Oral microbiome’s impact on mucositis and locoregional tumor control in HNSCC patients undergoing radiotherapy
Purpose/Objective
Recent studies have shown a potential function of the gut microbiome in the immunological modulation of anti-cancer treatments. However, the role of the oral microbiome in head-and-neck squamous cell carcinoma (HNSCC) patients undergoing radiotherapy in terms of radiation-induced toxicities as well as tumor response is largely unknown.
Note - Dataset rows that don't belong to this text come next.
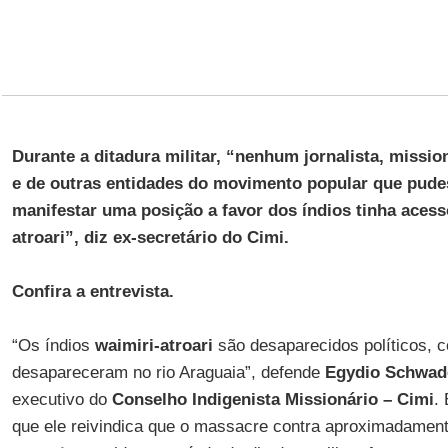
share
Durante a ditadura militar, “nenhum jornalista, missio
e de outras entidades do movimento popular que pude
manifestar uma posição a favor dos índios tinha acess
atroari”, diz ex-secretário do Cimi.
Confira a entrevista.
“Os índios
waimiri-atroari
são desaparecidos políticos, 
desapareceram no rio Araguaia”, defende
Egydio Schwa
executivo do
Conselho Indigenista Missionário – Cimi
.
que ele reivindica que o massacre contra aproximadamen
Here, we examined a potential influence of the oral microbiome composition on acute radiation-induced mucositis and locoregional tumor control (LRC).
Material/Methods
Saliva samples of two independent prospective trials (SALIVA and ZiSStrans trial [DRKS00012947]), in which HNSCC patients undergoing (chemo)radiation were enrolled, were analyzed in terms of their oral microbiome composition. In both trials, unstimulated saliva was collected before the first radiotherapy application and stored at -80°C. Baseline oral microbiome was examined using V3-4 16S rRNA sequencing, and bioinformatic analyses were carried out in R (v4.3.1). Kaplan-Meier analyses were carried out regarding LRC.
Results
A total of 106 HNSCC patients (53 in the SALIVA trial, 53 in the ZiSStrans trial), who were treated with definitive (chemo)radiation, had stored saliva samples available and could be analyzed. Median age was 60 years (SALIVA) and 61 years (ZiSStrans), most common tumor localization was the oropharynx (n=25 in both trials), and majority of patients had a positive smoking history (n=29 [SALIVA], n=27 [ZiSStrans]). Fourty-four (83%) and 30 (57%) patients in the SALIVA and ZiSStrans trial developed acute grade 3-4 mucositis during treatment, respectively. Grade 3-4 mucositis occurred after a median radiation dose of 34 Gy (SALIVA) and 31.5 Gy (ZiSStrans). 2-year LRC rate was 69% and 72% in the SALIVA and ZiSStrans trial, respectively. No differences in alpha diversity were found in terms of patient age, sex, T stage, N stage, tumor localization and smoking status in both trials (p>0.05), neither did the beta diversity analysis reveal relevant differences between these groups. Furthermore, neither alpha nor beta diversity was associated with development of grade 3-4 mucositis in the two trials (p>0.05). In the ZiSStrans trial, Shannon index was significantly higher in patients with no locoregional recurrence after 2 years (p=.03), which was not validated in the SALIVA trial (p=0.35). Lower Lachnoanaerobaculum abundance (p=0.02 [SALIVA], p=0.03 [ZiSStrans], ALDEx2, Wilcoxon-test) were associated with increased 2-year locoregional recurrence rates in both the SALIVA and ZissTrans trial. 2-year LRC was 96% (SALIVA) and 85% (ZiSStrans) in patients with Lachnoanaerobaculum abundance above the median value versus 35% (SALIVA) and 58% (ZiSStrans) in patients with Lachnoanaerobaculum abundance below the median (p<0.05, log-rank).
Conclusion
While we could not find an association between the baseline oral microbiome and development of acute grade 3-4 mucositis, we identified higher Lachnoanaerobaculum abundance associated with increased LRC after radiotherapy in both independent prospective trials. In terms of oral mucositis, further in-depth analyses of the oral microbiome composition in both prospective trials are ongoing to examine potential associations between distinct bacterial genera and the onset of grade 3-4 mucositis. Prospective longitudinal analyses of the alterations in patients’ oral microbiome composition are necessary in order to improve the understanding of the complex interactions between the microbiome and the immune system in patients with HNSCC undergoing radiotherapy.